Obudziłem się z przeświadczeniem, że wszyscy ludzie na ziemi są zjednoczeni. Jesteśmy cząstką Boga jak iskry z ogniska i mamy do Niego wrócić!

    Karetką pogotowia jedziemy do pacjentki, a ja zacząłem odmawiać: „Zdrowaś Mario"...dopiero po 45 latach pogaństwa odkryłem piękno modlitwy różańcowej.

     Przypomniały się słowa o. Jacka Salija, który napisał, że to  m e l o d i a  duchowa służąca wyciszeniu, bo w niej zawarta jest cała istota wiary chrześcijańskiej:

- w tajemnicach radosnych rozważamy niepojęte wydarzenia (Syn Boży stał się jednym z nas)

- w tajemnicach bolesnych medytujemy nad dziełem odkupienia

- a chwalebne kierują nas ku powołaniu do życia wiecznego.

    Wyobraź sobie, że po czasie wracasz do swojego prawdziwego domu, gdzie wszystko jest wymarzone. Przykre jest to, że ludzie nie wierzą w „życie po życiu” z powrotem do Raju!

    Po latach mogę powiedzieć, że podczas modlitwy w uniesieniu duchowym („zawołaniu przez Boga”) myślenie jest wyłączone, a bliskości Boga z nagłymi błyskami Jego Światłości nie można przekazać naszym językiem. 

    Pacjentka szykowała się, bo jest zabierana do szpitala, a ja w tym robiłem lustrację obejścia. Bardzo lubiłem takie wkraczanie w codzienne życie różnych ludzi. Właśnie podbiegł do mnie malutki piesek spragniony miłości i zaczął się łasić, a po głaskaniu był bardzo zadowolony.

    Gospodyni ma aż 5 wielkich kogutów.

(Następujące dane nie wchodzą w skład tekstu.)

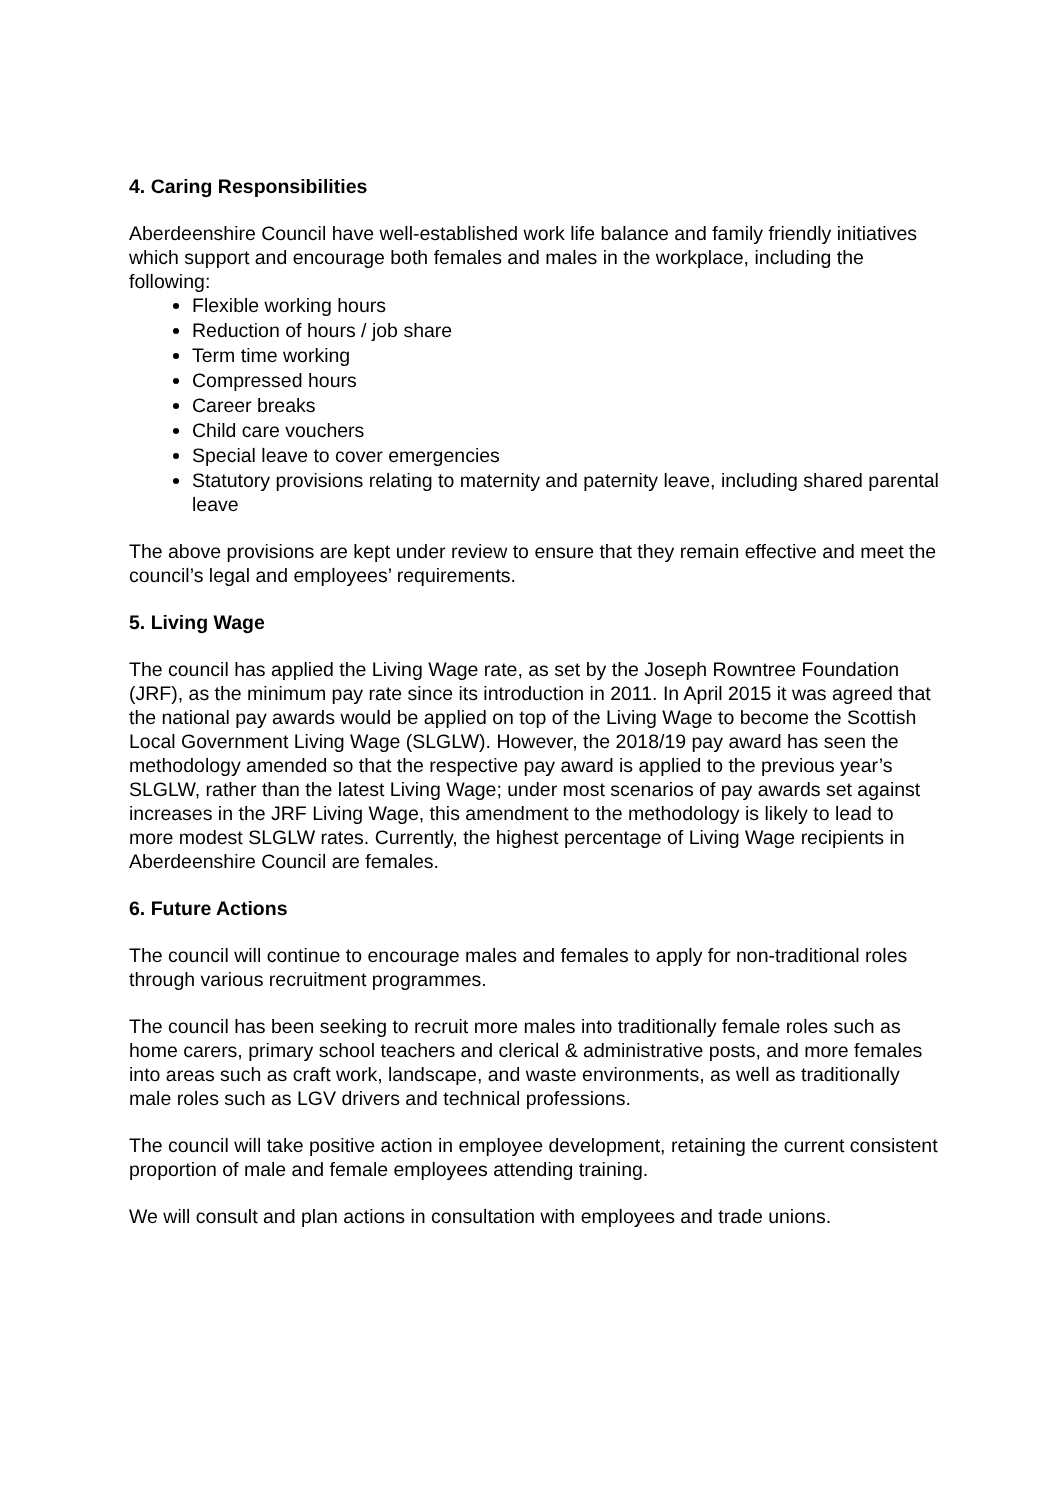4. Caring Responsibilities
Aberdeenshire Council have well-established work life balance and family friendly initiatives which support and encourage both females and males in the workplace, including the following:
Flexible working hours
Reduction of hours / job share
Term time working
Compressed hours
Career breaks
Child care vouchers
Special leave to cover emergencies
Statutory provisions relating to maternity and paternity leave, including shared parental leave
The above provisions are kept under review to ensure that they remain effective and meet the council’s legal and employees’ requirements.
5. Living Wage
The council has applied the Living Wage rate, as set by the Joseph Rowntree Foundation (JRF), as the minimum pay rate since its introduction in 2011. In April 2015 it was agreed that the national pay awards would be applied on top of the Living Wage to become the Scottish Local Government Living Wage (SLGLW). However, the 2018/19 pay award has seen the methodology amended so that the respective pay award is applied to the previous year’s SLGLW, rather than the latest Living Wage; under most scenarios of pay awards set against increases in the JRF Living Wage, this amendment to the methodology is likely to lead to more modest SLGLW rates. Currently, the highest percentage of Living Wage recipients in Aberdeenshire Council are females.
6. Future Actions
The council will continue to encourage males and females to apply for non-traditional roles through various recruitment programmes.
The council has been seeking to recruit more males into traditionally female roles such as home carers, primary school teachers and clerical & administrative posts, and more females into areas such as craft work, landscape, and waste environments, as well as traditionally male roles such as LGV drivers and technical professions.
The council will take positive action in employee development, retaining the current consistent proportion of male and female employees attending training.
We will consult and plan actions in consultation with employees and trade unions.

Każdy z nich - wg swojego sprytu - na moich oczach wołał do siebie partnerki...udawał, że wygrzebał z ziemi smaczny kąsek. Tak unikał zatargów z innym królami podwórka, bo kury same do niego leciały!

    Dzisiaj, gdy to przepisuję (01.01.2013) pani Gesslerowa trafiła do karczmy „Polany” pod Giewontem, gdzie serwowano rosół - wodę!

    Przypomniał się test, który robiła mi ateistka-specjalistka z psychiatrii podczas badania mojej łaski wiary. Podała mi do wypełnienia „ruski” test, gdzie było pytanie o rosół. Jest jasne, że nie ma rosołu bez wody i mięsa, ale dla mnie najważniejszy był pieprz.

    Tak potwierdziła „brak kojarzenia”, a dodatkowo oskarżyła mnie o pisanie anonimów do jej pracy. Anonimy pisała, ale razwiedka, bo po latach „szpiegostwa” miałem stać się chorym psychicznie (urojenie prześladowcze). To typowa metoda na śledzonych, bo przecież niemożliwe jest, aby tylu ludzi chodziło za gościem...

    Nie mogę przypomnieć sobie nazwiska kierowcy karetki, bo jeden z nich miał ksywę: kogut...sam zobacz ile skojarzeń duchowych daje zwykłe zdarzenie!